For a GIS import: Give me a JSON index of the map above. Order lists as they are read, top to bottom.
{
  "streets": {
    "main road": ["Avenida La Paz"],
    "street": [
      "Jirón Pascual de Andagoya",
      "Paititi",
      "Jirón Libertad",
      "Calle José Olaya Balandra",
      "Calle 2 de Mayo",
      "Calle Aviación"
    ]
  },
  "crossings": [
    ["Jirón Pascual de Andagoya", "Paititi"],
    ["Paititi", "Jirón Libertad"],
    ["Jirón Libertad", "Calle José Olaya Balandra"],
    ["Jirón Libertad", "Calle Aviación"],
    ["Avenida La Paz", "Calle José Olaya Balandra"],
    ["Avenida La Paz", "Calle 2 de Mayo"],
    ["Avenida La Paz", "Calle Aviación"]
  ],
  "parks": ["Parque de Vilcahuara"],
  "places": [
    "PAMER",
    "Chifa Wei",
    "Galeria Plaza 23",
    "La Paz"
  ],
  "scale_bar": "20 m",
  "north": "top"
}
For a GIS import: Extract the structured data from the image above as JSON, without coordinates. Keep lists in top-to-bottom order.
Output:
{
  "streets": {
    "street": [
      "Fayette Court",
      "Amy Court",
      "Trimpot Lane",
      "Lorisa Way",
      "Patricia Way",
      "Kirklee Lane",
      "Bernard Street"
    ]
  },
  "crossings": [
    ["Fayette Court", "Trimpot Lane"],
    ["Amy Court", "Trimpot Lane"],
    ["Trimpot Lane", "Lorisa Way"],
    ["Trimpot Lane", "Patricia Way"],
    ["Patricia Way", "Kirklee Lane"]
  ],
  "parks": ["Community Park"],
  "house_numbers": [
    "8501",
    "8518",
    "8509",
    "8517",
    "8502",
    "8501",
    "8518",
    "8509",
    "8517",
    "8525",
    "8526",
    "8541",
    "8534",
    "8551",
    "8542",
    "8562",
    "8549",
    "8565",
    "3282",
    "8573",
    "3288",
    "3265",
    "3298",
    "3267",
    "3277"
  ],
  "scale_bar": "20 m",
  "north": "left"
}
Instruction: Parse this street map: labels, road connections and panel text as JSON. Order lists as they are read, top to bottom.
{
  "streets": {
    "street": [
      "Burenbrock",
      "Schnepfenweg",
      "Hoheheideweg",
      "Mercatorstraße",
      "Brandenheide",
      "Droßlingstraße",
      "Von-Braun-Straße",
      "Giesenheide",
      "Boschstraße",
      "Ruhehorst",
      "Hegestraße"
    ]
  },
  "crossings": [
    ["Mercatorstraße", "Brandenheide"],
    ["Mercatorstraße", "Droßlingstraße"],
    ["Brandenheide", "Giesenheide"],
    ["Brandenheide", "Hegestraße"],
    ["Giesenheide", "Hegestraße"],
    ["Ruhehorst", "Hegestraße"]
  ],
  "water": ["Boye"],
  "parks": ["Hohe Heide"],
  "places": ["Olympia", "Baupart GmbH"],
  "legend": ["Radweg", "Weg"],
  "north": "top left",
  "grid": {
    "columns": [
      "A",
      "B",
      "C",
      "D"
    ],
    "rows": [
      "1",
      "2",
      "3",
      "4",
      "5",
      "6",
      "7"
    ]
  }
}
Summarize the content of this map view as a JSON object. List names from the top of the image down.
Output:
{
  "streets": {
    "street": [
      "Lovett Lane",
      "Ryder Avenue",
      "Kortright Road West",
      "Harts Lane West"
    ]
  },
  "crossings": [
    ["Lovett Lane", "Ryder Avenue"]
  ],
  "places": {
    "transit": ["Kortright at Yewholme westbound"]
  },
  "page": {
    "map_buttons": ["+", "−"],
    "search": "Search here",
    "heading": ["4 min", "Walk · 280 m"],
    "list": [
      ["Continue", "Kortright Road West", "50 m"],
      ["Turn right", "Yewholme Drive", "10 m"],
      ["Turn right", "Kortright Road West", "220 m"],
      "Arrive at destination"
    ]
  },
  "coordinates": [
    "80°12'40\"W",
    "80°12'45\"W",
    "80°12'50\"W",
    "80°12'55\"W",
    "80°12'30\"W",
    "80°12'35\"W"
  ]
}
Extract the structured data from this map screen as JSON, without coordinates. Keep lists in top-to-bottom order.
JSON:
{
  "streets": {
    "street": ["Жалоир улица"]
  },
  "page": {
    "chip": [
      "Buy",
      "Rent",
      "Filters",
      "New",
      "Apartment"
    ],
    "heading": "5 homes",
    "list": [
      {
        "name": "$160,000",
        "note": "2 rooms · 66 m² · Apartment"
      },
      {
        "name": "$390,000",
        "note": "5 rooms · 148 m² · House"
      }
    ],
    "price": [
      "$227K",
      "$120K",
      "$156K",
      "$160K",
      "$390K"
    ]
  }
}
* * *
Task item:
Lines that hold the word "Aviación" are the ones to copy from the entries above.

Answer below:
      "Calle Aviación"
    ["Jirón Libertad", "Calle Aviación"],
    ["Avenida La Paz", "Calle Aviación"]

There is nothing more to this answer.